Trying new stuff makes for a nice hero story, but it hasn’t always worked. Fernandes mourns the failure of Smoke House Room, a fancy restaurant that attempted a seven- or eight-course progression. “It was about theater,” Amlani adds; it took a year and a half to build, and came equipped with jellyfish-slash-mushroom-inspired design. They designed a hunter-gatherer menu for vegetarians, employing 14 different kinds of mushrooms and meant to feel like a “walk in the forest.” “But people come to restaurants and want pasta, pizza …,” Fernandes says with a sigh. “People had different ideas of what a restaurant should be, and you can’t say no to your customer.” This, Amlani says, is a unique facet of India’s restaurant scene, adding, “It’s hard to take unsexy stuff like cauliflower” and build on that. He seems thoroughly fed up with Indians en masse: “People will say, ‘I can’t eat that, my servant eats that.’ ”

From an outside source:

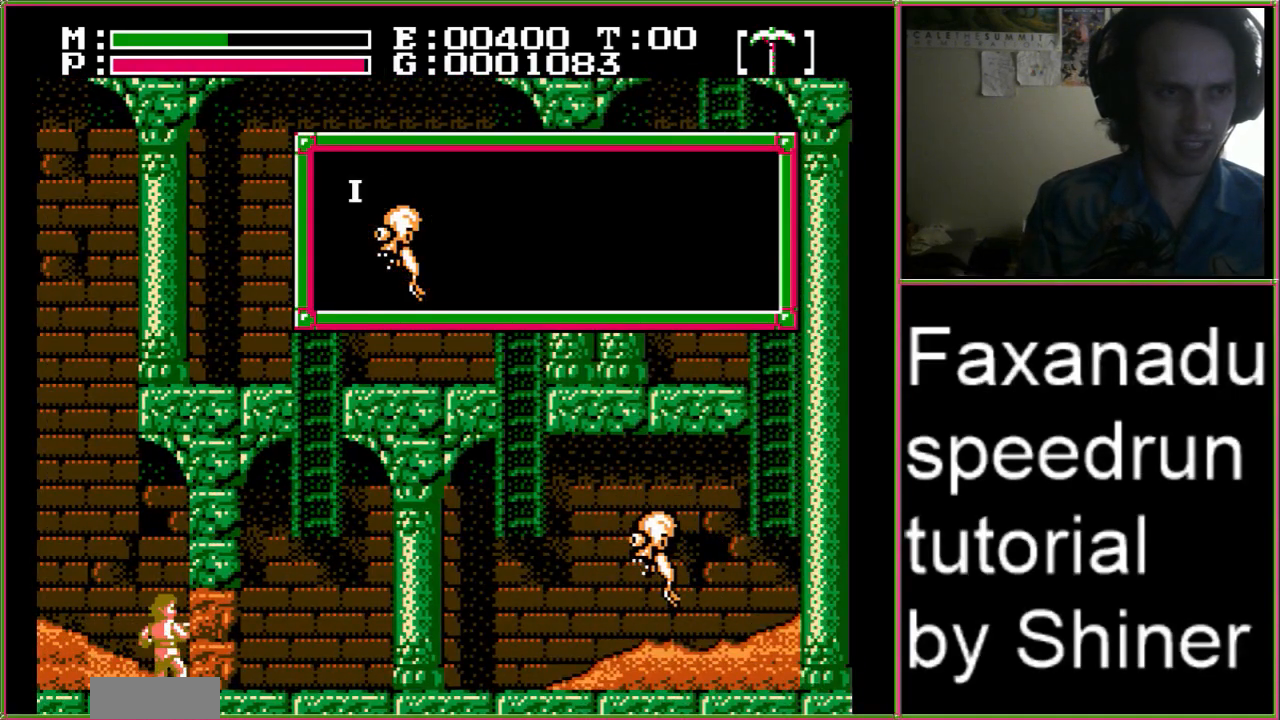
{"buttons": [], "events": []}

Having a number of projects going at once is an Amlani habit. As a kid, child of a Parsi mother who favored mango chutneys and garlic powder and a father who brought in biryani (a spicy rice dish), chicken and eggs, Amlani says he had “at least two to three scams going on at any given point.” As a teen, he took a job at a shoe shop after his father left his mother. “One day we had money, the next we didn’t,” he says simply. The job gave him confidence, and in college he decided to open his own shop. “Disaster,” he says. He picked a neighborhood where he felt he could corner the nice-shoe market, fancied up a shop and installed air conditioning. No one came in; the closed door, nice window display and A/C made people think it’d be too expensive. After Amlani started leaving the door open and the shop muggy, business tripled, and paid for his first semester of college.

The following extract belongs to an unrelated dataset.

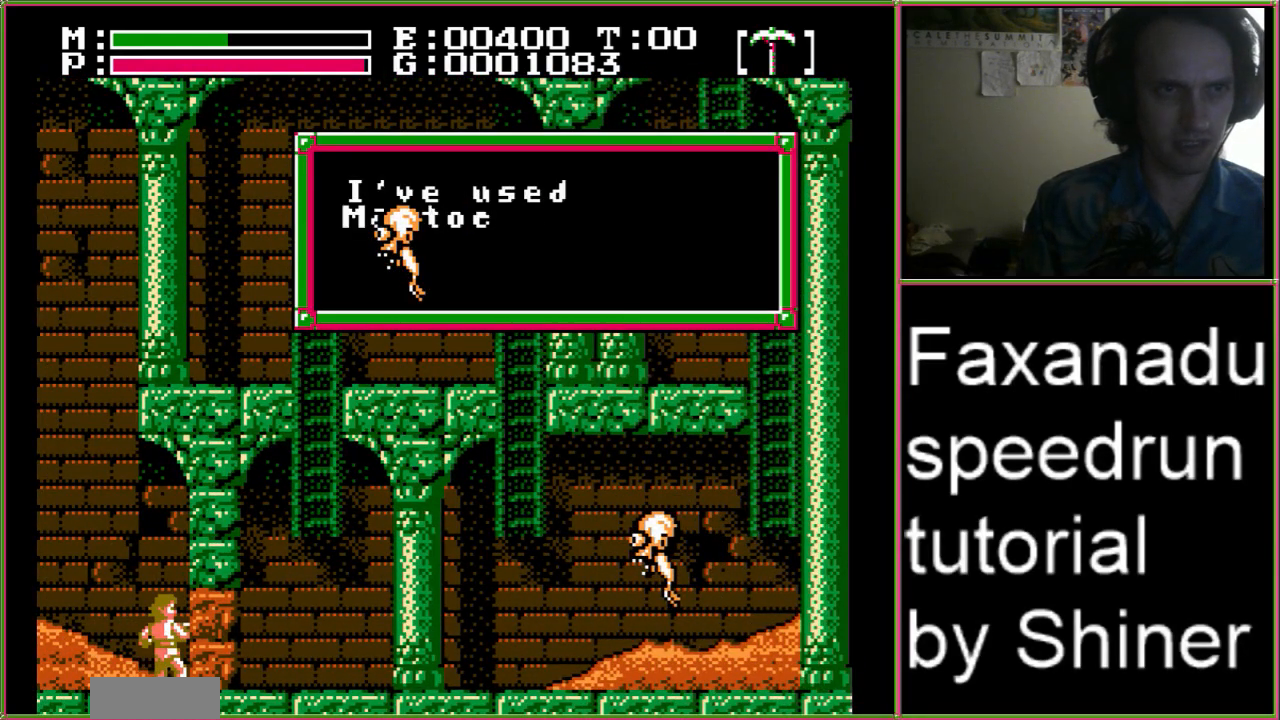
{"buttons": ["DPAD_RIGHT"], "events": [[333, "A", "down"], [467, "A", "up"]]}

Things grew after college; he grabbed an MBA and launched pool parlors, video game arcades and go-kart tracks. He developed skill as a businessman, first and foremost, and as a social impresario second. Food wasn’t inevitable, but it seemed the right combination of the two. I stay late at the kitchen, where Fernandes holds anti-restaurant-style pop-ups on occasion. People wander in and out, doodling on the whiteboard, hanging out, sampling the dishes. Amlani takes phone call after phone call in a corner of the room or outside, while the mingling of his making goes on.